- Saiu na Folha de hoje (16/11/13)
Dirceu diz ser 'preso político'
e critica STF...
"No dia em que se apresentou à Polícia
Federal para começar a cumprir pena de prisão, o ex-ministro da Casa Civil José
Dirceu divulgou nota na qual se define como um ‘preso político de uma
democracia sob pressão das elites’
Dirceu chegou à sede da
Superintendência da PF em São Paulo, no bairro da Lapa, por volta das 20h20 de
ontem.
O petista diz que pedirá a revisão
criminal e apelará às cortes internacionais contra a decisão do Supremo".

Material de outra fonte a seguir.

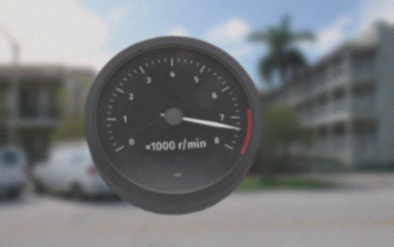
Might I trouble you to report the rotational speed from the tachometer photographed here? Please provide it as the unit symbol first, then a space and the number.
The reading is rpm 7400
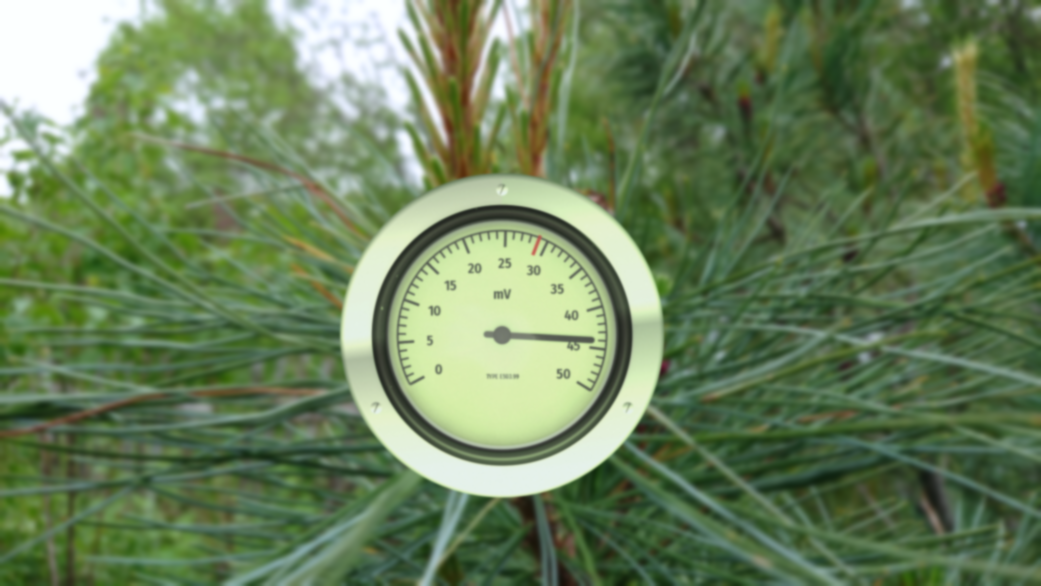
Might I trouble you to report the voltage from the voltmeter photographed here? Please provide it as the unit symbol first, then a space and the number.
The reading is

A inversão de palavras no título acima
não é apenas semântica ou variação gramatical de um mesmo tema. É a diferença
entre uma democracia que funciona muito bem e uma ditadura que oprime de forma
cruel.
Nossa Constituição protege a liberdade
política através de vários dispositivos. Por exemplo, no artigo 5o ela diz que
é inviolável a liberdade de consciência. Consciência não é só a crença
religiosa, mas a crença em qualquer valor, inclusive políticos, doutrinários e
filosóficos. E ela protege não só nosso direito de consciência, mas também o
direito de nos exprimirmos sobre esses valores, ao dizer que “é livre a
manifestação de pensamento”.
Em seu primeiro artigo a Constituição
diz que um dos cinco valores fundamentais de nossa República é a pluralidade
política. No artigo 4o, ela diz que em nossas relações internacionais, um de
nossos princípios é a concessão de asilo internacional. Asilo é concedido
especialmente para perseguidos políticos (e não para meros políticos
perseguidos). No artigo 5o, ela diz que “não será concedida extradição de
estrangeiro por crime político ou de opinião”.
E assim vai. Há inúmeros outros dispositivos
na Constituição protegem nossa liberdade política. Logo, não pode haver preso
político no Brasil.
Por outro lado, nossa Constituição diz
no mesmo artigo 5o que “todos são iguais perante a lei, sem distinção de
qualquer natureza”.
A Constituição não diz que ‘todos temos
os mesmos direitos’ ou que ‘todos temos as mesmas obrigações’ justamente para
evitar que alguém alegasse que tem um direito mas não tem uma obrigação. Se
todos somos iguais, não importa se somos políticos ou mendigos, devemos carregar
os mesmos direitos e as mesmas obrigações “sem distinção de qualquer
natureza”.
Em uma sociedade em formação, onde o
apelo de adjetivos como ‘diferenciado’, ‘top’, ‘vip’ e ‘exclusivo’ ainda tem
tanto apelo porque queremos nos achar melhores do que nossos pares, o “sem
distinção” estabelecido pela Constituição é importante. Não é porque
ocupamos determinado cargo, fomos eleitos por determinado número de pessoas ou
mantemos relações com pessoas de determinado partido ou classe social que temos
carta branca para agir fora da lei. A Justiça deve tratar todos “sem
distinção”. Inclusive políticos.
Daí não fazer sentido a frase “preso
político de uma democracia”. Ou é uma democracia ou há preso político. Não
há democracia com preso político.
Aung San Suu Kyi, em Myanmar/Burma;
Nelson Mandela, na África do Sul; e Mahatma Gandhi na Índia, são exemplos
clássicos de presos políticos em ditaduras. Chris Huhne, no Reino Unido, e
Jesse Jackson Jr, nos EUA, são exemplos de políticos presos em democracias que
funcionam bem.
Os exemplos deixam claro que todo preso
político é também um político preso, mas nem todo político preso é um
prisioneiro político.
PS: Já falamos sobre ‘apelações’ feitas
às ‘cortes internacionais’ aqui, mas vale lembrar: do ponto de vista retórico,
pode funcionar, mas do ponto de vista jurídico, tais cortes não têm qualquer
relevância porque (a) não têm jurisdição sobre o território nacional e (b) o
Brasil é soberano em suas relações internacionais e, logo, o Judiciário
brasileiro não está submetido a tais cortes.